Bizim çocukluğumuz, gençliğimiz arabesk müziğin yasaklı olduğu yıllardı.
Tek televizyon kanalı olan TRT'de arabesk müziğin önde gelen isimlerine yer verilmezdi.
Neden mi? Arabesk, bir alt kültür ürünü idi ve bunun yaygınlaşmaması için bir önlem yahut bir çabaydı diyebiliriz buna.
Aynı yıllar yurdumuzun en küçük ilçelerinden biri olan -ki benim memleketimdir- Kiraz'da bile bir iki edebiyat dergisini bulabileceğiniz yıllardı.
Sınıftaki en haylaz öğrenci bile defterinin ya da kitabının arasına bir çizgi roman koyar, gizlice okumanın yollarını arardı.

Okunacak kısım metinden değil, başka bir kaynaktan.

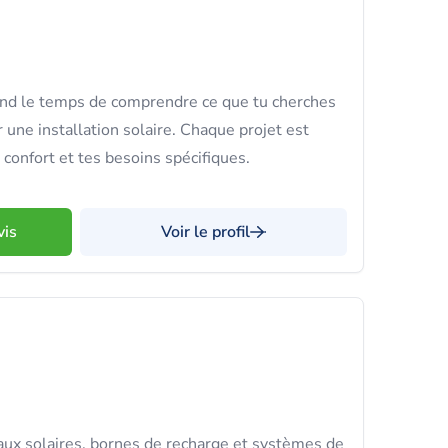
nd le temps de comprendre ce que tu cherches
une installation solaire. Chaque projet est
confort et tes besoins spécifiques.
vis
Voir le profil
ux solaires, bornes de recharge et systèmes de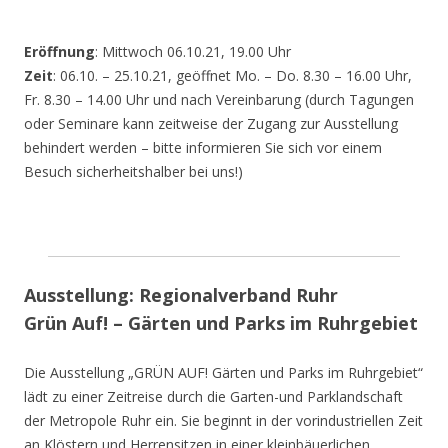
Eröffnung
: Mittwoch 06.10.21, 19.00 Uhr
Zeit
: 06.10. – 25.10.21, geöffnet Mo. – Do. 8.30 – 16.00 Uhr,
Fr. 8.30 – 14.00 Uhr und nach Vereinbarung (durch Tagungen
oder Seminare kann zeitweise der Zugang zur Ausstellung
behindert werden – bitte informieren Sie sich vor einem
Besuch sicherheitshalber bei uns!)
Ausstellung: Regionalverband Ruhr
Grün Auf! – Gärten und Parks im Ruhrgebiet
Die Ausstellung „GRÜN AUF! Gärten und Parks im Ruhrgebiet“
lädt zu einer Zeitreise durch die Garten-und Parklandschaft
der Metropole Ruhr ein. Sie beginnt in der vorindustriellen Zeit
an Klöstern und Herrensitzen in einer kleinbäuerlichen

Takvim yapraklarının ardı okunurdu. Fıkralar, pratik bilgiler, tarih bilgileri vb. pek çok bilgiyi bulabilirdiniz orada.
Radyolar sonra.
Radyodaki roman ve öykü okuma saatleri…
Arkası yarınlar.
Ve
Radyo tiyatroları.
Şüphesiz, toplum yaşamına olumlu şeyler katıyordu bunlar.
Radyo reklamlarını da anımsatayım bu arada. Sadece birini, 'Bugün… Mart… Demirbank. İyi günler Demirbank…'
'Zamanla nasıl değişiyor insan
Hangi resmime baksam ben değilim
Nerde o güler yüzlü adam o şevk o heyecan' diye soruyor Cahit Sıtkı, Otuz Beş Yaş şiirinde.
Tıpkı şiirdeki gibi her şey, büyük bir hızla değişiyor. O yıllarda çok niteliksiz olarak değerlendirilen şeylerle günümüz popüler kültüründekilere bakıp karşılaştırma yaptığımızda inanın insanın içi acıyor.
Yazık ki her geçen gün doğru dürüst Türkçe konuşan ve yazan kişi sayısı o kadar azalıyor ki…
Anadilden, anadilimizden söz ediyorum. Türkçe'den.
Toplumdaki hızlı değişim, TV kanallarının birden bire bir pıtrak gibi doluvermesi, insanların yaşamına 'sürekli izleyen kımıltısız' insanları oluşturuverdi.
Sadece izleyen, dinlemeyi bilmeyen ve bir paragraf bile okumadan sıkılan insanlar hangi düşünceyi, hangi güzelliği geliştirebilirler?
Gün geçmiyor ki bir yerlerde şiddete dair bir haber okumayalım. Ne yapsanız, ne söyleseniz nafile.
İnsanlar izleyip geçiyor.
Yaşamda izleyici olmak… İnsanı acıtıyor.